Subscribe to the Non-Human & AI Identity Journal

Why do AI models create more security risk than traditional applications?

AI models create more risk because they can be manipulated through prompts, poisoned data, and connected APIs, not just through code defects. Their behaviour also changes with context, which means access, data provenance, and runtime monitoring matter as much as static hardening.

Why This Matters for Security Teams

Traditional applications usually fail in bounded, testable ways: a vulnerability exists, a patch is applied, and the risk surface is reduced. AI models are different because they can be steered at runtime through prompts, training data, retrieval sources, and connected tools. That means security teams are no longer defending only code quality, but also model behaviour, data provenance, and the trust placed in every API the model can invoke. NIST’s Cybersecurity Framework 2.0 is useful here because it frames governance, identification, protection, detection, response, and recovery as operational functions rather than a one-time build activity.

NHIMG’s OWASP NHI Top 10 highlights a related reality: once an AI system has meaningful execution authority, the identity and access model becomes part of the attack surface, not just a support control. The same pattern shows up in the Ultimate Guide to NHIs, where weak lifecycle control and over-privilege repeatedly turn machine identities into high-impact breach paths. In practice, many security teams encounter AI risk only after a model has already exposed data, misused a tool, or chained a privilege into a wider incident, rather than through intentional testing.

How It Works in Practice

Security teams should treat AI models as dynamic decision systems, not static code artifacts. A traditional application can be hardened with secure defaults and fixed entitlements, but an AI model may change output depending on the prompt, retrieved content, conversation state, or tool availability. That is why current guidance suggests combining model safeguards with workload identity, runtime policy, and short-lived access rather than relying on perimeter controls alone.

In practice, this means the model should not hold standing access to sensitive systems. Instead, the model or agent should authenticate as a workload, receive just-in-time credentials for a specific task, and lose those credentials automatically when the task ends. This is where ephemeral secrets, OIDC-based workload identity, and standards such as SPIFFE become important. The identity primitive is not the prompt; it is the cryptographic proof of what the workload is allowed to do at that moment.

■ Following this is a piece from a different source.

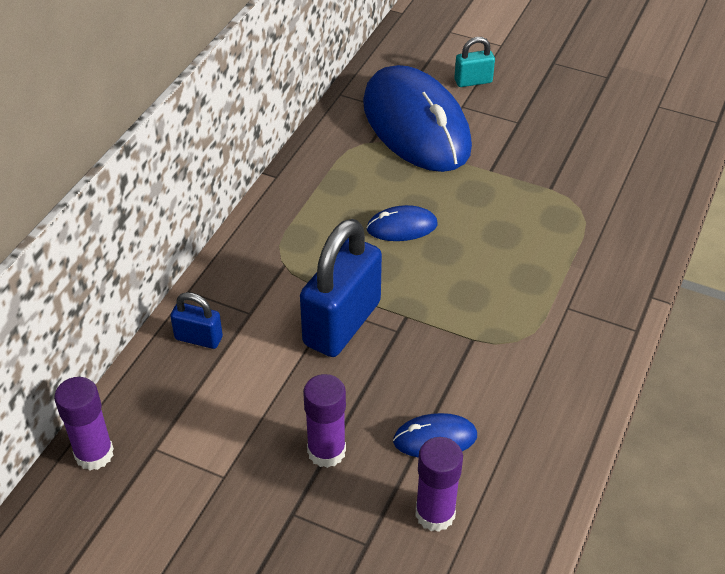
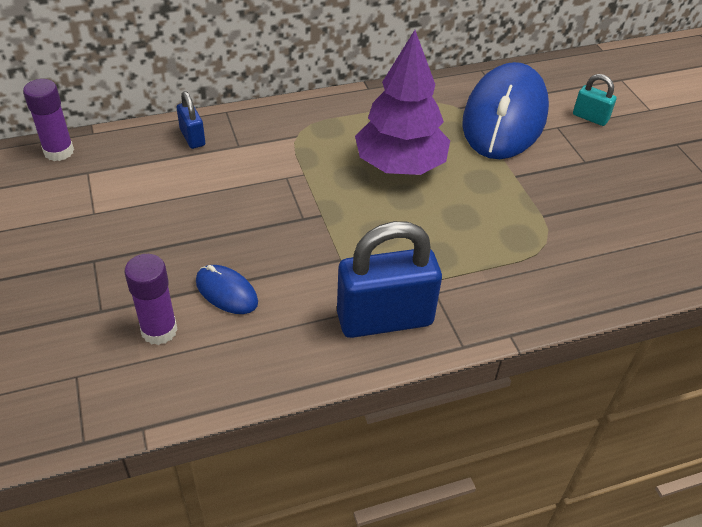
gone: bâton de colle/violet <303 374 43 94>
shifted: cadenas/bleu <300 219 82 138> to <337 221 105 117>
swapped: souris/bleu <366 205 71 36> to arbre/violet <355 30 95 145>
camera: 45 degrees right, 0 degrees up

  • Use runtime authorisation for each request, not only pre-approved roles.
  • Issue short-lived tokens for narrowly scoped actions and revoke them on completion.
  • Log prompt inputs, retrieved documents, tool calls, and output paths for traceability.
  • Separate model access to data from direct write access to downstream systems.

NHIMG’s Top 10 NHI Issues is a useful reminder that credential rotation and monitoring matter because machine identities are often the easiest route to lateral movement once they are compromised. For implementation detail, SPIFFE provides a clear model for workload identity, while NIST SP 800-207 supports the Zero Trust principle of continuous verification. These controls tend to break down when a model is wired into legacy systems with shared service accounts and no task-level scoping because the model can reuse broad privileges faster than teams can inspect each call.

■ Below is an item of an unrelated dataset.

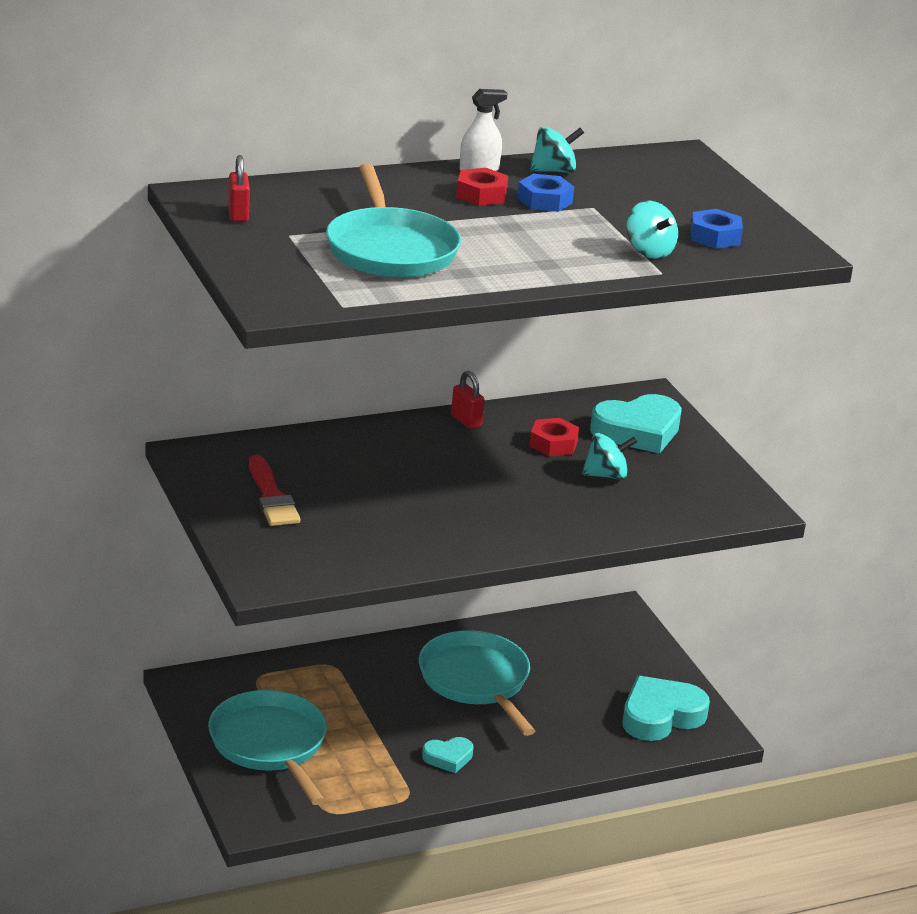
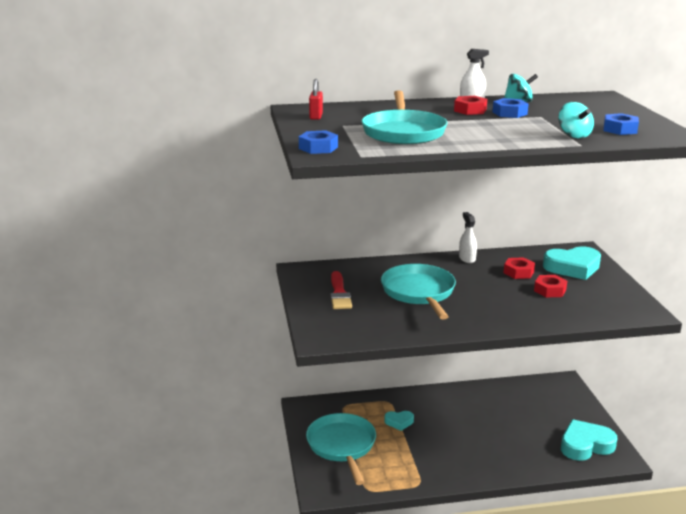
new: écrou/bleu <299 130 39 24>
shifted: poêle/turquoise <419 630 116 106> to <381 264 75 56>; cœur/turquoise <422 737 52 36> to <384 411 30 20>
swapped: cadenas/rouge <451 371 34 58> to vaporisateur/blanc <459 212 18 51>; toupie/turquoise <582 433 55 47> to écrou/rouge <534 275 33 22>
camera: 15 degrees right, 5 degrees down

Common Variations and Edge Cases

Tighter controls often increase orchestration overhead, so organisations have to balance speed against containment. That tradeoff is real in AI environments, especially when teams want low-latency responses, shared retrieval layers, or multi-agent workflows that coordinate across several tools.

Best practice is evolving for agentic systems, and there is no universal standard for this yet. Some environments can tolerate a human-in-the-loop approval step for high-risk actions, while others need fully automated policy evaluation because humans cannot intervene quickly enough. NIST AI RMF guidance is helpful here, but practitioners should also look to the Ultimate Guide to NHIs for the operational reality of over-privileged machine access and fragmented secrets control. The State of Secrets in AppSec is also relevant because AI systems often inherit secret sprawl, and sensitive patterns can be learned or reproduced if data boundaries are weak.

Edge cases usually appear in multi-tenant models, retrieval-augmented generation, or agent chains where one component can escalate the next. In those setups, static RBAC alone is too coarse, and coarse logging is too late. Security teams should treat the environment as high-variance and assume the model will explore paths that were not explicitly scripted.

Standards & Framework Alignment

This section maps relevant standards and security frameworks to the operational risks and controls described in this guidance.

OWASP Agentic AI Top 10 and CSA MAESTRO address the attack and risk surface, while NIST AI RMF set the governance and control requirements practitioners need to meet.

Framework Control / Reference Relevance
OWASP Agentic AI Top 10 A2 Prompts, tools, and agent actions expand the attack surface beyond code defects.
CSA MAESTRO GOV-02 Agentic systems need governance for dynamic access and execution authority.
NIST AI RMF AI RMF covers governance and monitoring for unpredictable model behaviour.

Inventory agent inputs, tool permissions, and output handling, then test for abuse paths at runtime.